Melbourne Medical School, University of Melbourne, Parkville, Victoria 3010, Australia.
Department of Pharmacology and Therapeutics, University of Melbourne, Parkville, Victoria 3010, Australia.
J Clin Neurosci. 2020 Jun;76:177-182. doi: 10.1016/j.jocn.2020.04.041. Epub 2020 Apr 19.
Delayed cerebral ischaemia (DCI) after aneurysmal subarachnoid haemorrhage (aSAH) is a major contributor to morbidity and mortality. It is currently not possible to reliably predict patients at risk of DCI after aSAH. The aim of this study was to quantify cerebrospinal fluid (CSF) D-Dimer and plasminogen levels and to investigate any association with development of DCI. Cerebrospinal fluid (CSF) samples collected from 30 patients within 72 h post-aSAH (n = 13 DCI and n = 17 non-DCI patients) were analysed. DCI was diagnosed when angiographic vasospasm was detected in the presence of new onset neurological deficit. Enzyme-linked immunosorbent assays were used to quantify D-dimer concentrations while western blotting was used to quantify plasminogen levels. Significant differences in CSF proteins between DCI and non-DCI cohorts were verified using Mann-Whitney test. Sensitivity and specificity of these proteins for detecting DCI was examined using a ROC curve and verified with a Fischer's exact test. CSF levels of D-dimer within 72 h post aSAH were significantly elevated in DCI patients (54.29 ng/ml, 25.35-105.88 ng/ml) compared to non-DCI patients (26.75 ng/ml, 6.9-45.08 ng/ml) [p = 0.03]. In our sample population, D-dimer levels above 41.1 ng/ml had a sensitivity of 69.2% and specificity of 75% for predicting DCI. CSF levels of plasminogen (DCI: 0.50 signal-intensity/μl, 0.20-0.73 signal-intensity/μl, non-DCI: 0.28 signal-intensity/μl, 0.22-0.54 signal-intensity/μl) did not differ between the DCI and non-DCI cohort (p > 0.05). Our study suggests that elevated D-dimer in the first 72 h after aSAH may be a potential predictive biomarker for DCI.

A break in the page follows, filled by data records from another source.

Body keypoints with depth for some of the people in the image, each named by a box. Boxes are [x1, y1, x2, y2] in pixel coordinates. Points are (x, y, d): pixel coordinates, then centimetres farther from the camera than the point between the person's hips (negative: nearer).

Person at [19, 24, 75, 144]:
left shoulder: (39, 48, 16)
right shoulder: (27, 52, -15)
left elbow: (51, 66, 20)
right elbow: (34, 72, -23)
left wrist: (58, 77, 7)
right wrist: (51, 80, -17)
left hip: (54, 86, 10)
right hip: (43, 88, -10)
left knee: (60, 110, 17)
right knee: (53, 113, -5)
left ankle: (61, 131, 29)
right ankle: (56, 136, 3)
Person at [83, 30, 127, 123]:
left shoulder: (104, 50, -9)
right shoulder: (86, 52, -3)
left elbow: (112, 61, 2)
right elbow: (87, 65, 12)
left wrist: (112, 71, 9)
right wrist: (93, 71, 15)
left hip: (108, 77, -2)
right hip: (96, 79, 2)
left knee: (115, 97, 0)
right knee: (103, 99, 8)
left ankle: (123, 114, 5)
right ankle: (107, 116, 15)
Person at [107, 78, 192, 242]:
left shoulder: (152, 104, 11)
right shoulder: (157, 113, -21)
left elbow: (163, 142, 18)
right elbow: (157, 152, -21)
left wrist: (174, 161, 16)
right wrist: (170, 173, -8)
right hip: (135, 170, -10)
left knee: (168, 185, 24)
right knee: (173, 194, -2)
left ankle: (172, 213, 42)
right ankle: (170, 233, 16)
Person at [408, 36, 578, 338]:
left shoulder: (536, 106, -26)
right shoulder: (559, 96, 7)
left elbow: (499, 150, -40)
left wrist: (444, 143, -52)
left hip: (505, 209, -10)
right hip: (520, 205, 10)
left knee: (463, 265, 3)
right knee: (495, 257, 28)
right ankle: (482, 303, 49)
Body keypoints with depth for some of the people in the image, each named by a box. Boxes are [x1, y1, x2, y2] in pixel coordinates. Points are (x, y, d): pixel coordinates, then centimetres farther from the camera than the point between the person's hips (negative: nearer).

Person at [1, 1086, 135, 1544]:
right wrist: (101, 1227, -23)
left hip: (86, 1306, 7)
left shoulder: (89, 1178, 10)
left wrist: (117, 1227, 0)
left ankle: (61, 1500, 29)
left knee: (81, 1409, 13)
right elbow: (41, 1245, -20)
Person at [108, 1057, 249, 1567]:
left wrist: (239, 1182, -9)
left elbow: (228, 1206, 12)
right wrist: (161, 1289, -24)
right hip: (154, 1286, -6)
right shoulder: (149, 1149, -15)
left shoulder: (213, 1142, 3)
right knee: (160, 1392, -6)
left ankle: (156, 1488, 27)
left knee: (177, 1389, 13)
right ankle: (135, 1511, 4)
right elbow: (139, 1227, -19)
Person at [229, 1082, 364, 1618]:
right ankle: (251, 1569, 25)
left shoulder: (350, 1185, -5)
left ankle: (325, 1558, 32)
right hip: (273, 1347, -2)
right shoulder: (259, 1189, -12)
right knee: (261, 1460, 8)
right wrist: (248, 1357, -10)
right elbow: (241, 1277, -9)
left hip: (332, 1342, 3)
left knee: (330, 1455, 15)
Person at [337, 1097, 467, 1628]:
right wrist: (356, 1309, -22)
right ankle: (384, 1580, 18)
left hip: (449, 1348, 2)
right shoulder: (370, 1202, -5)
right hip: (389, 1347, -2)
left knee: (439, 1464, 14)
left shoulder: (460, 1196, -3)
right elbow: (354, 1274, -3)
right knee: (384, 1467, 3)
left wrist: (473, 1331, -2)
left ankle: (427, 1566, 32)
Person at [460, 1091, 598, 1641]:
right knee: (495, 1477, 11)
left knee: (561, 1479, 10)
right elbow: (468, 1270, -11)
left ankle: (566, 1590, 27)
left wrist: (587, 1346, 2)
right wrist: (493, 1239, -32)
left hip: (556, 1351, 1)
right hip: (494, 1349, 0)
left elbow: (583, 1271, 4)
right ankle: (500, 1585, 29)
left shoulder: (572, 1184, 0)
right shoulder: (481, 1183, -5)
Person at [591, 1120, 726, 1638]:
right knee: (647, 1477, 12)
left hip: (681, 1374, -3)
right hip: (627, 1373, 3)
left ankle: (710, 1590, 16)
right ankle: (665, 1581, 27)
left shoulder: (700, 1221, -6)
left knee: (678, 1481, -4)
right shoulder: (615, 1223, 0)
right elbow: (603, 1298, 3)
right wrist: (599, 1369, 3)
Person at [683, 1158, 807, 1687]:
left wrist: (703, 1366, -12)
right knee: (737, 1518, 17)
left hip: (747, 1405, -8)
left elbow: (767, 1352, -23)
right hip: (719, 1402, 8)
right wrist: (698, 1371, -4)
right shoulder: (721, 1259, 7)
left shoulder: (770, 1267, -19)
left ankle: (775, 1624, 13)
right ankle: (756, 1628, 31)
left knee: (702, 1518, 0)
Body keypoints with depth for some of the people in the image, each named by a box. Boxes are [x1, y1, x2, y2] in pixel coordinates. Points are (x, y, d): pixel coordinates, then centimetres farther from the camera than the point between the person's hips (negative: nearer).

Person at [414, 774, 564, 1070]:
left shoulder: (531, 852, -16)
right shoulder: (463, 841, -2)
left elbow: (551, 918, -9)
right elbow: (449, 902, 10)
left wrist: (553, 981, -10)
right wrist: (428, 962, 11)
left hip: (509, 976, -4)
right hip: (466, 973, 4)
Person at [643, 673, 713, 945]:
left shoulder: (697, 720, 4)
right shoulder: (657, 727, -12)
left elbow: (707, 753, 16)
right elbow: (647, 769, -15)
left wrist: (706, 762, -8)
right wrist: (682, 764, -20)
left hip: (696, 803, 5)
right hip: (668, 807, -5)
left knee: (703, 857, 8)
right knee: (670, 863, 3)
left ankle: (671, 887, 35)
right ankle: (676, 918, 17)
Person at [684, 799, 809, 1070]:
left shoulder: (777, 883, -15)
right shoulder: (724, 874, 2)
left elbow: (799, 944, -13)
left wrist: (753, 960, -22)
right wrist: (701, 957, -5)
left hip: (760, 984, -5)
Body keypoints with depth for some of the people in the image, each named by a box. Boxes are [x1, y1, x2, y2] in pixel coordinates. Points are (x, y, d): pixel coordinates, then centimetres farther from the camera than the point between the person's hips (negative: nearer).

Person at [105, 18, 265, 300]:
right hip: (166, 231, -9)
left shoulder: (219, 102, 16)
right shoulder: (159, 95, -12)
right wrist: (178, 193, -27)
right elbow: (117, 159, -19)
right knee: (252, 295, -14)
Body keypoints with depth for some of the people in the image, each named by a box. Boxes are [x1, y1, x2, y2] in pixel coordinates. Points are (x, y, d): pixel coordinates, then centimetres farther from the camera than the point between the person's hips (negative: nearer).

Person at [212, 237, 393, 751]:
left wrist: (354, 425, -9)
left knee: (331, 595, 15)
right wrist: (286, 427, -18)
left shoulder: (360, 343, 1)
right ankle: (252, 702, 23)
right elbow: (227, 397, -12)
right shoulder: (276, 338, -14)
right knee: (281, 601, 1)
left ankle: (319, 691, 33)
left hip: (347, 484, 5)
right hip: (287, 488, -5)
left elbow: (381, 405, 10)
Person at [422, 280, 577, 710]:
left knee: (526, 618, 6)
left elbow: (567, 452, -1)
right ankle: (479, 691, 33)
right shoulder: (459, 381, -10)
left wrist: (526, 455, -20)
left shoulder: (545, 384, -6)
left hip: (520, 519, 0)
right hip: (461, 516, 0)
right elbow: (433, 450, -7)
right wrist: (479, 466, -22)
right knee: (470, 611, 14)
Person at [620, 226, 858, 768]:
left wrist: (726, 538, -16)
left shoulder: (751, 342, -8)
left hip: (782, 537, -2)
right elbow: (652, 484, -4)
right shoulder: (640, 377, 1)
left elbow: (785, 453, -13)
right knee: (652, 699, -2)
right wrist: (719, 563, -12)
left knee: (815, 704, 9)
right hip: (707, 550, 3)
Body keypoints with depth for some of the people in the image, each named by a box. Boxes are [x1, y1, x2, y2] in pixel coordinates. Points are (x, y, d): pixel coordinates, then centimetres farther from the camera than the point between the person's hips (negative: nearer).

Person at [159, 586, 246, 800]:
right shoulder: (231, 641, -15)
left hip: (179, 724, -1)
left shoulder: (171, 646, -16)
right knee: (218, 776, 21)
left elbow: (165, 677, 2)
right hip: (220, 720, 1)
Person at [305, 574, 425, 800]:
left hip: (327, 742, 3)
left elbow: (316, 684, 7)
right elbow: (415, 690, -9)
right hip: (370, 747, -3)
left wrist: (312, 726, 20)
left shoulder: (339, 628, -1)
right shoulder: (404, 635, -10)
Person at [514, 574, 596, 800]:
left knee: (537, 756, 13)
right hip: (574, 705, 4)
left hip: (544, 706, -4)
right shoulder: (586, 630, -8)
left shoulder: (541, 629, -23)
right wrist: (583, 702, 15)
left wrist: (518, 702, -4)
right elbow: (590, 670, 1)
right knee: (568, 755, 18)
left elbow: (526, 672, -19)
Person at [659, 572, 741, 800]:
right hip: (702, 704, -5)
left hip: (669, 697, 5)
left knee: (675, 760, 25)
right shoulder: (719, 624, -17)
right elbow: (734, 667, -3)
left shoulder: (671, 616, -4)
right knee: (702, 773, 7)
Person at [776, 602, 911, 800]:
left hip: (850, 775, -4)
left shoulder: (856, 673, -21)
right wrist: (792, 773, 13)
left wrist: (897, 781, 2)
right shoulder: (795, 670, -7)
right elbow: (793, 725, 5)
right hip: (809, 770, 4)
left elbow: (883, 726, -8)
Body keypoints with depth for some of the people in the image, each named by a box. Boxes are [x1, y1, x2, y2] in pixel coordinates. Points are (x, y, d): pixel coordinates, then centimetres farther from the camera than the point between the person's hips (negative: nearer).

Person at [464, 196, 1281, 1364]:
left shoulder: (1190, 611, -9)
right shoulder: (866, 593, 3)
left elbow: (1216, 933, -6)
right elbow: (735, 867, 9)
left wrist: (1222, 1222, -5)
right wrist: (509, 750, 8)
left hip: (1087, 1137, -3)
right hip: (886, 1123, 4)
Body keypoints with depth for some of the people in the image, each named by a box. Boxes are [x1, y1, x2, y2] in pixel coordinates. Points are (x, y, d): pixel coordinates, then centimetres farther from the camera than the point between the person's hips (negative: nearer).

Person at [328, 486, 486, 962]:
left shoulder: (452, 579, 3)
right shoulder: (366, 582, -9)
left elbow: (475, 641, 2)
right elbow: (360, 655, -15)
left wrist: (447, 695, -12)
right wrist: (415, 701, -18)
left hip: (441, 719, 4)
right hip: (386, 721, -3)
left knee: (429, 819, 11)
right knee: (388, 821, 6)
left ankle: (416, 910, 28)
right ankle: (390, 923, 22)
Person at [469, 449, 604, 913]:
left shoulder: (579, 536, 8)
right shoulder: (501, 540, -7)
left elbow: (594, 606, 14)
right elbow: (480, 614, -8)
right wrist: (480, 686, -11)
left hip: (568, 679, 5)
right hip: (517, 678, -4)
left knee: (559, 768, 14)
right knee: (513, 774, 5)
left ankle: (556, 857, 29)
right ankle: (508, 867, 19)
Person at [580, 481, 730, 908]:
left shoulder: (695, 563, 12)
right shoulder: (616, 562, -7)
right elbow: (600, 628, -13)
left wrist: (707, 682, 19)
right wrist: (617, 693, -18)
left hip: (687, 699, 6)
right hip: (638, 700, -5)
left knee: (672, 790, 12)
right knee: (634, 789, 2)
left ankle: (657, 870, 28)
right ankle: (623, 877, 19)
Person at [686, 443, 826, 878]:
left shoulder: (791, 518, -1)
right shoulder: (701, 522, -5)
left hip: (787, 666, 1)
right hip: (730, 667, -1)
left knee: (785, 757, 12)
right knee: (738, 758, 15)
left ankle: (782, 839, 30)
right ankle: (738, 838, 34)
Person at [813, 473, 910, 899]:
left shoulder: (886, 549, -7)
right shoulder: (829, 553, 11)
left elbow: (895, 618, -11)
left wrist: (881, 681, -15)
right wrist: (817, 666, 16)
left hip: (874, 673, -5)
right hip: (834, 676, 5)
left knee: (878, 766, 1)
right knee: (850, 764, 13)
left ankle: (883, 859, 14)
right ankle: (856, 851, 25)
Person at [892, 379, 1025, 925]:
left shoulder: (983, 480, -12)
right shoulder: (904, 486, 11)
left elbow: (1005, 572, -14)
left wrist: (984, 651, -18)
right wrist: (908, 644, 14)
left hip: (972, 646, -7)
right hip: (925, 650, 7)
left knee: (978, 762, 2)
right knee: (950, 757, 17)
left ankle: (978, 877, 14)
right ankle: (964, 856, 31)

迟发性脑缺血(DCI)是蛛网膜下腔出血(aSAH)后的主要致残和致死原因之一。目前还无法可靠地预测 aSAH 后发生 DCI 的患者。本研究旨在定量分析脑脊液(CSF)D-二聚体和纤溶酶原水平,并探讨其与 DCI 发展的相关性。收集 aSAH 后 72 小时内的 30 名患者的 CSF 样本(n=13 例 DCI 患者和 n=17 例非 DCI 患者)进行分析。当血管造影显示血管痉挛并伴有新出现的神经功能缺损时,诊断为 DCI。采用酶联免疫吸附试验(ELISA)检测 D-二聚体浓度,采用 Western blot 检测纤溶酶原水平。采用 Mann-Whitney 检验验证 DCI 组和非 DCI 组 CSF 蛋白之间的差异。采用 ROC 曲线分析这些蛋白检测 DCI 的敏感性和特异性,并采用 Fisher 精确检验进行验证。DCI 患者 aSAH 后 72 小时内的 CSF D-二聚体水平明显高于非 DCI 患者(54.29ng/ml,25.35-105.88ng/ml)[p=0.03]。在我们的样本人群中,D-二聚体水平高于 41.1ng/ml 时,预测 DCI 的敏感性为 69.2%,特异性为 75%。CSF 纤溶酶原水平(DCI:0.50 信号强度/μl,0.20-0.73 信号强度/μl,非 DCI:0.28 信号强度/μl,0.22-0.54 信号强度/μl)在 DCI 组和非 DCI 组之间无差异(p>0.05)。本研究表明,aSAH 后前 72 小时内 D-二聚体升高可能是 DCI 的潜在预测生物标志物。